== Problem details ==
Filter the listing below for "worn" and report every line that has it.

== Input for this task ==
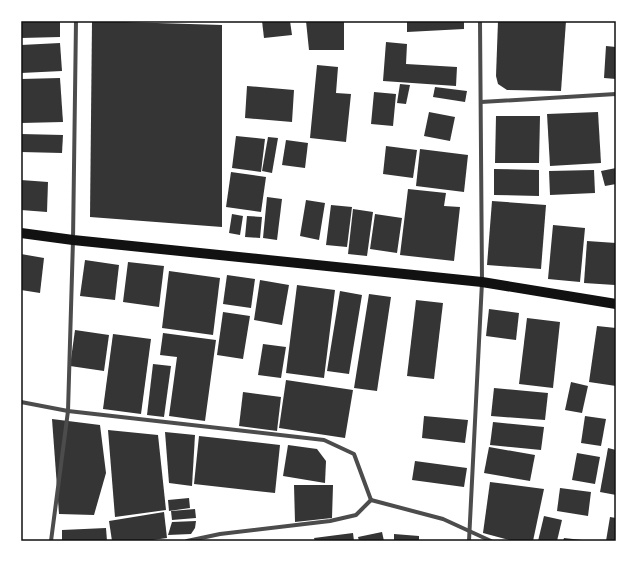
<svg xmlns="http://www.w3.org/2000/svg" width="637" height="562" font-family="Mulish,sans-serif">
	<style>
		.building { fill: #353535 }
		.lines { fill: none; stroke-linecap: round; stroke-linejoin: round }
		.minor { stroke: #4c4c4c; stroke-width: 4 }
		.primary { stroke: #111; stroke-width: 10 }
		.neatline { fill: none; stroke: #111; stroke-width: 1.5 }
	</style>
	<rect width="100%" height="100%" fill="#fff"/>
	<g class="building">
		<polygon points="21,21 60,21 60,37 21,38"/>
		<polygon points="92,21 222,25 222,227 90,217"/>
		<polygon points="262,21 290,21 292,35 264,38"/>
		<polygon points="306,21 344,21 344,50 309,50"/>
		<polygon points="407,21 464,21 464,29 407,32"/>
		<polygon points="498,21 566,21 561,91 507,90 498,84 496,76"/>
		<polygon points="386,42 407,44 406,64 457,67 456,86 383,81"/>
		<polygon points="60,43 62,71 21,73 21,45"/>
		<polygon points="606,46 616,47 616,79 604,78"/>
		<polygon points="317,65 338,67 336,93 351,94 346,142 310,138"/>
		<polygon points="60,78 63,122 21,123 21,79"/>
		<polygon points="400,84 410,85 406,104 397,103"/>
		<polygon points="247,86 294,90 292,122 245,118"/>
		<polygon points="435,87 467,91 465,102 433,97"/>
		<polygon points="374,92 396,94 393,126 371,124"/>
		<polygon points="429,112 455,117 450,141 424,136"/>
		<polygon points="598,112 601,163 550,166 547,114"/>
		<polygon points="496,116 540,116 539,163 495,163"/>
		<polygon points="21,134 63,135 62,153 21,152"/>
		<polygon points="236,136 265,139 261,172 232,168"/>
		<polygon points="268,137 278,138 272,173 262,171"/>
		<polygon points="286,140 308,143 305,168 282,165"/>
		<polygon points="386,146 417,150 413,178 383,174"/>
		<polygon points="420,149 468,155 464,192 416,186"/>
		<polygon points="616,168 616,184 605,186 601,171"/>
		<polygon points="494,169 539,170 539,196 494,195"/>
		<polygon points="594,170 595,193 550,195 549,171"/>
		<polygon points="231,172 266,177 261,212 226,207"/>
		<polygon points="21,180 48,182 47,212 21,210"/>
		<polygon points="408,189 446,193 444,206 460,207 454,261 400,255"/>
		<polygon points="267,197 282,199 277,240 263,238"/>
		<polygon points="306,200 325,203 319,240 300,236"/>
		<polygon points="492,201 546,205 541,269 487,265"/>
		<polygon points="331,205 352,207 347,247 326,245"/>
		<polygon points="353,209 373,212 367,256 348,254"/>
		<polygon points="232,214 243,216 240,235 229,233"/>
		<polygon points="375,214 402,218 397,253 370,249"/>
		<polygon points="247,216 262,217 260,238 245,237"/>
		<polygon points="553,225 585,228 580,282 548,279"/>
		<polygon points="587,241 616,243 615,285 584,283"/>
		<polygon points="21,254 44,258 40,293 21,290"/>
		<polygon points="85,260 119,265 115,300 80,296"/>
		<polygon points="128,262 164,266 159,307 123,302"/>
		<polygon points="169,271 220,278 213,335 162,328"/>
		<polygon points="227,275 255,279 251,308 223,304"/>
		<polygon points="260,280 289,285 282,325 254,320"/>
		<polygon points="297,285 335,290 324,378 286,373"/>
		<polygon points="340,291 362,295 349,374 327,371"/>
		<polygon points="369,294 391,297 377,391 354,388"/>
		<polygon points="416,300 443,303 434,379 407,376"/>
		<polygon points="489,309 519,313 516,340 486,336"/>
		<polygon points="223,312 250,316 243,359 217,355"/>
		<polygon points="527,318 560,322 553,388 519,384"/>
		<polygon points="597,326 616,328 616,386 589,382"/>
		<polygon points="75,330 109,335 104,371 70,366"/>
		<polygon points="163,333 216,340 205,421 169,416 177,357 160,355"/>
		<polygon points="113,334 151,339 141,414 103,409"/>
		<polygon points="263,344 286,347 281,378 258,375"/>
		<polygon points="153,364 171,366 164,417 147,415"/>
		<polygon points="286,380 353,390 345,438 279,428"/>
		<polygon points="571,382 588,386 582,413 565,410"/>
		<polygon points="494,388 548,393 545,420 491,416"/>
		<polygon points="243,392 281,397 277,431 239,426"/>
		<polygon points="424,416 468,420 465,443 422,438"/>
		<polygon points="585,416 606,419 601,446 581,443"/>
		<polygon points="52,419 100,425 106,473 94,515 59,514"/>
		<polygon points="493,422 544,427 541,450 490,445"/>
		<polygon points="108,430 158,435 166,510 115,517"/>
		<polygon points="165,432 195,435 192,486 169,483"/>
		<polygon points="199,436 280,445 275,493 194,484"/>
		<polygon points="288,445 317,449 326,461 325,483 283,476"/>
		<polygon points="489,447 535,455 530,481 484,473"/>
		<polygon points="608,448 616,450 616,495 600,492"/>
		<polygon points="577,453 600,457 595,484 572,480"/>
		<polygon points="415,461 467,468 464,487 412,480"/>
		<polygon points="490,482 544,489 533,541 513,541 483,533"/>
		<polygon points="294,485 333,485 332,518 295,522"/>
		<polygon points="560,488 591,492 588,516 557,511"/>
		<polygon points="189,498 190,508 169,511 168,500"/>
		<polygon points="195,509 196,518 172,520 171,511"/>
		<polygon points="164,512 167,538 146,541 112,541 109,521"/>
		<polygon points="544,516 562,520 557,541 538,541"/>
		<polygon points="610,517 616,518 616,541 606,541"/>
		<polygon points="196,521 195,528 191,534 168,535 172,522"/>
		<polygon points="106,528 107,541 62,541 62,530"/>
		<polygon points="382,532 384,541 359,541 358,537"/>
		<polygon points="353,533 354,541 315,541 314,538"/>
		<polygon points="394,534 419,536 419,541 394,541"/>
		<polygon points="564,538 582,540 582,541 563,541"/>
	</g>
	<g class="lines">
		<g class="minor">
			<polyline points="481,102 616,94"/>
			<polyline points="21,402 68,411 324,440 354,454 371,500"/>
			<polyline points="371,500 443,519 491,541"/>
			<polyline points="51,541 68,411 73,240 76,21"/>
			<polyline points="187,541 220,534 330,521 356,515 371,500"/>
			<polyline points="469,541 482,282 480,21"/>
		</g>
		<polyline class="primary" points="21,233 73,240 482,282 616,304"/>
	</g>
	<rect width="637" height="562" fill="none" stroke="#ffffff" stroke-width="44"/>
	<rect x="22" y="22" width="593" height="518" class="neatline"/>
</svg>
...
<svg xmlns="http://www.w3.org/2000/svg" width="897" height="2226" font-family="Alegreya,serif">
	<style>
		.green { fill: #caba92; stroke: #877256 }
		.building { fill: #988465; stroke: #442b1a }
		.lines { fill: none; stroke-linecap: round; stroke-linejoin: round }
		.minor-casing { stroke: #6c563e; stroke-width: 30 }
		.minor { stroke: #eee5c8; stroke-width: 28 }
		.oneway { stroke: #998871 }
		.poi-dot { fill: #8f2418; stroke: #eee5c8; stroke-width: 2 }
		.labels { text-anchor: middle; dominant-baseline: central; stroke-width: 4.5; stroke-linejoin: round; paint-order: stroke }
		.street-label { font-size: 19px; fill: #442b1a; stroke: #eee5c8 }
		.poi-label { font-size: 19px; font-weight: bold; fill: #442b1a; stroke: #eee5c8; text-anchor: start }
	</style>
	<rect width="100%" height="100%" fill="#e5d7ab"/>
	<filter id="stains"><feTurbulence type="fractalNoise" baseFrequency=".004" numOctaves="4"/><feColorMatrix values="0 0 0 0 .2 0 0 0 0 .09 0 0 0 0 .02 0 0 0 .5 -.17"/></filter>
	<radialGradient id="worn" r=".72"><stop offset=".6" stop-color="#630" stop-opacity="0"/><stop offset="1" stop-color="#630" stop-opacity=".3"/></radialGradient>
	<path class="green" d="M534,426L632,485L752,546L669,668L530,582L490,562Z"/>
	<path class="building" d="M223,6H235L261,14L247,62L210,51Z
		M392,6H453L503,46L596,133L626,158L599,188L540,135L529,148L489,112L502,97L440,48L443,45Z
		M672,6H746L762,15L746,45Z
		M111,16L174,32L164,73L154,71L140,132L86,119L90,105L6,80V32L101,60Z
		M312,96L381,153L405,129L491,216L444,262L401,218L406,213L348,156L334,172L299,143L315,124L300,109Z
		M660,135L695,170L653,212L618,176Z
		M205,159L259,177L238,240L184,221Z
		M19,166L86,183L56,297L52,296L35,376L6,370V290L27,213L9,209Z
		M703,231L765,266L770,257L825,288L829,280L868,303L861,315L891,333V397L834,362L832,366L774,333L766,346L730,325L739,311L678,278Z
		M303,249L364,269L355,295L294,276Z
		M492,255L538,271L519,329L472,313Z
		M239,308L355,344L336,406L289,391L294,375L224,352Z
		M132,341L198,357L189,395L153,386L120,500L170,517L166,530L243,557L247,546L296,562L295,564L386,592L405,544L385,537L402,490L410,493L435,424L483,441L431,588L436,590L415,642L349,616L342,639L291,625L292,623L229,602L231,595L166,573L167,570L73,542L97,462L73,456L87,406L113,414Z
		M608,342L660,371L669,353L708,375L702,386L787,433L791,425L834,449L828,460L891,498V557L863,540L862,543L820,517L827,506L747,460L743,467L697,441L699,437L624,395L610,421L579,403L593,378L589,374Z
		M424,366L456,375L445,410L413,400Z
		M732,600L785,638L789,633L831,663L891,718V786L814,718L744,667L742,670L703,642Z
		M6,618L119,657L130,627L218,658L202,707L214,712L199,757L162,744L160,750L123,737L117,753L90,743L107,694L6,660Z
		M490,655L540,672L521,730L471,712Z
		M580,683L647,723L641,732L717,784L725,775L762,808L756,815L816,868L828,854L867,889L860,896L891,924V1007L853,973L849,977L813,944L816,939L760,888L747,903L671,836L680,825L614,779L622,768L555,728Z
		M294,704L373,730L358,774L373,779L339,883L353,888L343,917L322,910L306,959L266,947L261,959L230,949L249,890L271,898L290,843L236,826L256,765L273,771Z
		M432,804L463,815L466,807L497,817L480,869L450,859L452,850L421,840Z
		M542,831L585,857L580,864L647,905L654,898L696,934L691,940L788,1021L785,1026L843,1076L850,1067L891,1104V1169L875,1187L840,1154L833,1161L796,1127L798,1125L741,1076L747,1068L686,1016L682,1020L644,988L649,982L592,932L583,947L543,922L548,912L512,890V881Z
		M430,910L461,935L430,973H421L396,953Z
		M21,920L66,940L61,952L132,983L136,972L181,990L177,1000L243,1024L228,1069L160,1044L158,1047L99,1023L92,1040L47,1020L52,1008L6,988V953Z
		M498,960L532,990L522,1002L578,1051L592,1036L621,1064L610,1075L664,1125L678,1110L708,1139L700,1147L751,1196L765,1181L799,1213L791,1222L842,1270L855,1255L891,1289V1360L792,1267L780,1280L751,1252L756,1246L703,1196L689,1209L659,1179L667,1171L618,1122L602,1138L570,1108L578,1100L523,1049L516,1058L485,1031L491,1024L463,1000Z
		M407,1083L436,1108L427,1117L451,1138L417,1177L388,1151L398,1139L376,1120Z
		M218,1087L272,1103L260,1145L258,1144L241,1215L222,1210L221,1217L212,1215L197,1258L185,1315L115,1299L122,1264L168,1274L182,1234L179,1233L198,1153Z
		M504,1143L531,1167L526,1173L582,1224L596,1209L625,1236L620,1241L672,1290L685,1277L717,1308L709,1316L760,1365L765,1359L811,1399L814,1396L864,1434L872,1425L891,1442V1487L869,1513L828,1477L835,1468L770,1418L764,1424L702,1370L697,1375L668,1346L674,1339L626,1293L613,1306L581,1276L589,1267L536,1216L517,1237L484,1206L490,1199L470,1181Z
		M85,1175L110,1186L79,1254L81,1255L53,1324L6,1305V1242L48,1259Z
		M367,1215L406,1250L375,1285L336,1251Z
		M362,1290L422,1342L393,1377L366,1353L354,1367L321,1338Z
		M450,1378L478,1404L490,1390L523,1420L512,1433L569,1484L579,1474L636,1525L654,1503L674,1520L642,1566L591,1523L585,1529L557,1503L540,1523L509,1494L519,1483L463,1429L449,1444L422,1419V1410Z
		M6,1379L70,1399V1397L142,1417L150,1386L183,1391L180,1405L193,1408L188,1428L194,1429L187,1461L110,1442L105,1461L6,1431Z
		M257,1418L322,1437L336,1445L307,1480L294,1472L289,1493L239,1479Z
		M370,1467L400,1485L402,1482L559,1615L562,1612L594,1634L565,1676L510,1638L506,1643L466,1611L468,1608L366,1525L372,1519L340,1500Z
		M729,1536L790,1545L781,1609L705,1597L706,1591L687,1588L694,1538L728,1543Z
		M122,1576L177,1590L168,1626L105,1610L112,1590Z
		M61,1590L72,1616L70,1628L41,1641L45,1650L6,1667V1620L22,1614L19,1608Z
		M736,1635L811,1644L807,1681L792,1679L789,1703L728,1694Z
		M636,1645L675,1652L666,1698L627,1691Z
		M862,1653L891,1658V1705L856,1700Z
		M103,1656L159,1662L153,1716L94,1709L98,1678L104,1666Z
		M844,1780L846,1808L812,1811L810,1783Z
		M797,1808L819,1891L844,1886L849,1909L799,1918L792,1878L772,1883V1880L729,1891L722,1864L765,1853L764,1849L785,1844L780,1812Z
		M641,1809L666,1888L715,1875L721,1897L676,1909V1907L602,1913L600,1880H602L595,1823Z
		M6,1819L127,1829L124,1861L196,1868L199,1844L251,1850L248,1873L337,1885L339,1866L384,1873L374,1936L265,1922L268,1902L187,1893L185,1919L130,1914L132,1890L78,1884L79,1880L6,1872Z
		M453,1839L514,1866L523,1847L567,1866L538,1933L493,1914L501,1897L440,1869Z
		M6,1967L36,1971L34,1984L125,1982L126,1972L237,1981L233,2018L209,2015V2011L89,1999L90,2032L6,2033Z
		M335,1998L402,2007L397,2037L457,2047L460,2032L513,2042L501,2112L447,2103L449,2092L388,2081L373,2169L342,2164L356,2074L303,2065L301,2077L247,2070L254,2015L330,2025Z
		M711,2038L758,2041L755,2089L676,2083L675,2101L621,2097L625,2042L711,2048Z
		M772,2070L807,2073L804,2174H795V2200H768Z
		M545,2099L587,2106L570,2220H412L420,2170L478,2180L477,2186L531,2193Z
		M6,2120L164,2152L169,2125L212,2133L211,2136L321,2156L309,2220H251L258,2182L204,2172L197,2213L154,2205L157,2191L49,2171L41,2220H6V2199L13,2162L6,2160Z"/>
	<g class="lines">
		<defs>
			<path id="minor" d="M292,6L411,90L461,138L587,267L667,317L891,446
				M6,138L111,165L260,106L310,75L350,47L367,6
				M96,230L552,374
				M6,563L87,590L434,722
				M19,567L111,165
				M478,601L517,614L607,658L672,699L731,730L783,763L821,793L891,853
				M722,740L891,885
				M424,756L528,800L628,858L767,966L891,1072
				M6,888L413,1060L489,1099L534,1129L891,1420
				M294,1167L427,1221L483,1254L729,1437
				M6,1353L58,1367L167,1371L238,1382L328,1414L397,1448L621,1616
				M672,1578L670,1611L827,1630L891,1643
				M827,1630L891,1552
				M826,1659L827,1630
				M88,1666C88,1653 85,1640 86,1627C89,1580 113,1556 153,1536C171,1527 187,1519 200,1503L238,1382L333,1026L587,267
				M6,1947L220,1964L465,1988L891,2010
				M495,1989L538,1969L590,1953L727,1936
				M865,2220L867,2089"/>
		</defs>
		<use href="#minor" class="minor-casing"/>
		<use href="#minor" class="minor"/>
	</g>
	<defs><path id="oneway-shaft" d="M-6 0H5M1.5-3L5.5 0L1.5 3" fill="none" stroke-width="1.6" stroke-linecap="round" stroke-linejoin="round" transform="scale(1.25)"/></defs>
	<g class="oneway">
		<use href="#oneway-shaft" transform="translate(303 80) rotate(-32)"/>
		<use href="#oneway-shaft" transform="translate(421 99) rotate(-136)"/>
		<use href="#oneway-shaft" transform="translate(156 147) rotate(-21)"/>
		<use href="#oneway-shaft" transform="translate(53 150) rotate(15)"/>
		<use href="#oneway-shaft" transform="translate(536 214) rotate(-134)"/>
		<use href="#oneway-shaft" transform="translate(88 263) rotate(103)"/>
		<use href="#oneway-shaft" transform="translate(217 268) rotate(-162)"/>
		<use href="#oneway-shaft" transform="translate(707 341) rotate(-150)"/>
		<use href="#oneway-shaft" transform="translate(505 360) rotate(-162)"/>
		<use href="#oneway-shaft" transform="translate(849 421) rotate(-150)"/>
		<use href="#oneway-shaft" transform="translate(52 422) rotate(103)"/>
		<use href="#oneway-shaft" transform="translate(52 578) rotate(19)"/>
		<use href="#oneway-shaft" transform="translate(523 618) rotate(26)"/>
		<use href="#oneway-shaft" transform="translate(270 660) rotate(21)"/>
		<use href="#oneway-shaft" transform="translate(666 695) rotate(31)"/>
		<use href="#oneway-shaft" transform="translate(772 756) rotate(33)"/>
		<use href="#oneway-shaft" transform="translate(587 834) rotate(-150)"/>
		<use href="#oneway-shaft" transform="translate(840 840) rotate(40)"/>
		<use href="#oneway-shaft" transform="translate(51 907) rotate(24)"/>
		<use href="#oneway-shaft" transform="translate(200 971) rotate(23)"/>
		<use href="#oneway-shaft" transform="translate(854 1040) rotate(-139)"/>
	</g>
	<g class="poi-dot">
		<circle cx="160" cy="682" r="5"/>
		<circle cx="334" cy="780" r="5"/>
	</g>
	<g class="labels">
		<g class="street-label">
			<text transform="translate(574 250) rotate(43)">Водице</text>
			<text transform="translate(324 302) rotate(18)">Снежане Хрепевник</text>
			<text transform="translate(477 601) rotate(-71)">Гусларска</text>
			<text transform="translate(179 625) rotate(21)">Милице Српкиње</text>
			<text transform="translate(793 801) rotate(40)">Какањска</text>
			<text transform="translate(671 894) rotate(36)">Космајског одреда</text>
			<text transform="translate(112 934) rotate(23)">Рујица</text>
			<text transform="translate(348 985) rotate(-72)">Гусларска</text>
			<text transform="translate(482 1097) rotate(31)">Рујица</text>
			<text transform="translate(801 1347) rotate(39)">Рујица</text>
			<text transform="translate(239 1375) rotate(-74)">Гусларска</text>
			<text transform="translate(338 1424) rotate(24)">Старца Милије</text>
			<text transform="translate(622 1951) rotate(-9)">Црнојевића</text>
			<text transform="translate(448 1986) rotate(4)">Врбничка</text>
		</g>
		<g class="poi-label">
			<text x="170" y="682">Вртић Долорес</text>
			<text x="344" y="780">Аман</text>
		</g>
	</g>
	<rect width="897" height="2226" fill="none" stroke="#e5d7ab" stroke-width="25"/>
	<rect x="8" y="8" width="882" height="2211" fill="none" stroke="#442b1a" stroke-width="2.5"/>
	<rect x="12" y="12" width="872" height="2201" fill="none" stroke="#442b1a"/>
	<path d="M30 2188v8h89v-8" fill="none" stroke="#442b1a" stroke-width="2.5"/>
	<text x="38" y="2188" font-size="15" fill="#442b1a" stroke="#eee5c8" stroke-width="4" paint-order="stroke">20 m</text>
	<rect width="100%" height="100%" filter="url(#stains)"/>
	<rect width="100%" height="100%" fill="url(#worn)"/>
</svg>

== Written answer ==
	<radialGradient id="worn" r=".72"><stop offset=".6" stop-color="#630" stop-opacity="0"/><stop offset="1" stop-color="#630" stop-opacity=".3"/></radialGradient>
	<rect width="100%" height="100%" fill="url(#worn)"/>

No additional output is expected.